Anthony DePace left the firm of Cass Gilbert in 1923 and formed DePace and Juster with Juster. The firm continued in practice until 1947, when the partnership was dissolved. Juster claimed in 1956 that the practice was established in 1925 and disestablished in 1948.

==== Works ====
- 1928: The Eaves Costume Company building, 151 West 46th Street, Manhattan
- 1929–1931 St. Claire of Assisi Church, Bronx, NY (credited to DePace)
- 1930: 1100 Park Avenue, Manhattan, at the northwest corner of 89th Street in the Carnegie Hill neighborhood
- 1930: St. Teresa Church, Bronx, NY (credited to DePace, destroyed by fire)
- 1931: St. Roch's Church, Bronx, NY (credited to DePace)
- 1939: St. Vincent De Paul Church, New York City (façade (1939), church by Henry Engelbert (1857)
- 1948: Refrigerating Plant for the Hudson River State Hospital, Poughkeepsie
- 1951: Tubercular Hospital for the Hudson River State Hospital, Poughkeepsie

=== Samuel Juster, AIA (1948–present) ===
Juster established his own firm under his own name in 1948, a year after DePace had done the same, suggesting that DePace disbanded the partnership and Juster was slower to reestablish himself. As the junior partner of DePace & Juster, the multiple differences in the dates between the Juster and the DePace could be explained by DePace taking the initiative in their joint activities with Juster playing catch-up. Juster was registered as an architect in New York City and New Jersey.

==== Works ====
- 1951: Yeshivah of Flatbush (drawings courtesy Brooklyn Public Library)
- 1954: Shaare Torah Community Center, 305 East 21st Street, Brooklyn (as of the 1970s, the Salem Missionary Baptist Church)
- 1954: Traymore Hotel Outdoor and Indoor Swimming Pools (Atlantic City, New Jersey) (demolished 1972)
- 1958: Shaare Torah Synagogue, 305 East 21st Street, Brooklyn (as of the 1970s, the Salem Missionary Baptist Church)

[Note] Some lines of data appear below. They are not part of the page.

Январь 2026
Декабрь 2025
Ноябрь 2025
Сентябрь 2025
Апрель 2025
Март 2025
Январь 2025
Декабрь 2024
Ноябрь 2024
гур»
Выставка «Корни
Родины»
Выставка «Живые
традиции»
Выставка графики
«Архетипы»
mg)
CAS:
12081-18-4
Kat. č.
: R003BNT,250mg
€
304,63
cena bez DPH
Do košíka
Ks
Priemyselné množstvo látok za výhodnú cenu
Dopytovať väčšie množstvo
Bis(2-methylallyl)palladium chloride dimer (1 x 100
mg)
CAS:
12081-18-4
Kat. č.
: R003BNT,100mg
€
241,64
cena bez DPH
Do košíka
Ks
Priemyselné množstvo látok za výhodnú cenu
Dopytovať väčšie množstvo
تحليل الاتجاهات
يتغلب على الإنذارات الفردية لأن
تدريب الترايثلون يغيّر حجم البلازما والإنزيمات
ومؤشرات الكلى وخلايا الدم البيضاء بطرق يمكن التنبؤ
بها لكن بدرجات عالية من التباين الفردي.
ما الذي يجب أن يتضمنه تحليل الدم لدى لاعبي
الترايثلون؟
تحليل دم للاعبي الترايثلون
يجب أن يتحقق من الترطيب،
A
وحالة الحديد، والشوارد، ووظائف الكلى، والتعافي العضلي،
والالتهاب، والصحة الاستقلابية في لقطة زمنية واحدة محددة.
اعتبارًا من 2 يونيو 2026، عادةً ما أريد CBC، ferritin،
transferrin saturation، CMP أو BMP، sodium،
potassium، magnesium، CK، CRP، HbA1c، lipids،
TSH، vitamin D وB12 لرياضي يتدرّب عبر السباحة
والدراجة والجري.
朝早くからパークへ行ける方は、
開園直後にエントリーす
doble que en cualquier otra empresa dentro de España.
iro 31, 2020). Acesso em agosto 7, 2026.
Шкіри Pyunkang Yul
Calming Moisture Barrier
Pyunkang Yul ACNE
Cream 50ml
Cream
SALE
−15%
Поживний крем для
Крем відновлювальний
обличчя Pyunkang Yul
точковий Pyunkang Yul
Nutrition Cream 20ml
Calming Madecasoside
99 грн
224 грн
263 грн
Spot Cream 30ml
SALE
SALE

==Awards, honors, and professional affiliations ==
- 1929 (issued 1930): Certificate & Gold Medal, Fifth Avenue Association, for De Salvo Antique Shop.
- Mention: Congregation Shaare Torah, Prospect Park Jewish Congregation, Masonic Lodge,
- New York Society of Architects, New York State Association of Architects, AIA Member: N.Y. Chapter.

== Legacy ==
Juster's former partner, DePace, had a prolific career as a designer of Roman Catholic buildings. Juster appears to have balanced out the firm's portfolios with non-Catholic commissions, including many Jewish commissions. Between the first (1956) and third (1970) editions of the American Architects Directory, he made no changes to his original entry, including prominent commissions. He did not file an entry in 1970 but, most of his 1956 commissions were as DePace & Juster.

== Family ==
On March 12, 1922, Juster married Minnie Silberman (1899–1991) in Brooklyn. They had two children, Howard Herbert Juster (1924–2001) and Norton Juster (1929-2021), both of whom became architects. One of his grandsons, Kenneth Ian Juster (born 1954), served as U.S. Ambassador to India from 2017 to 2021.

=== Home addresses ===
In 1956, Samuel Juster resided at 25 Lefferts Avenue, Brooklyn.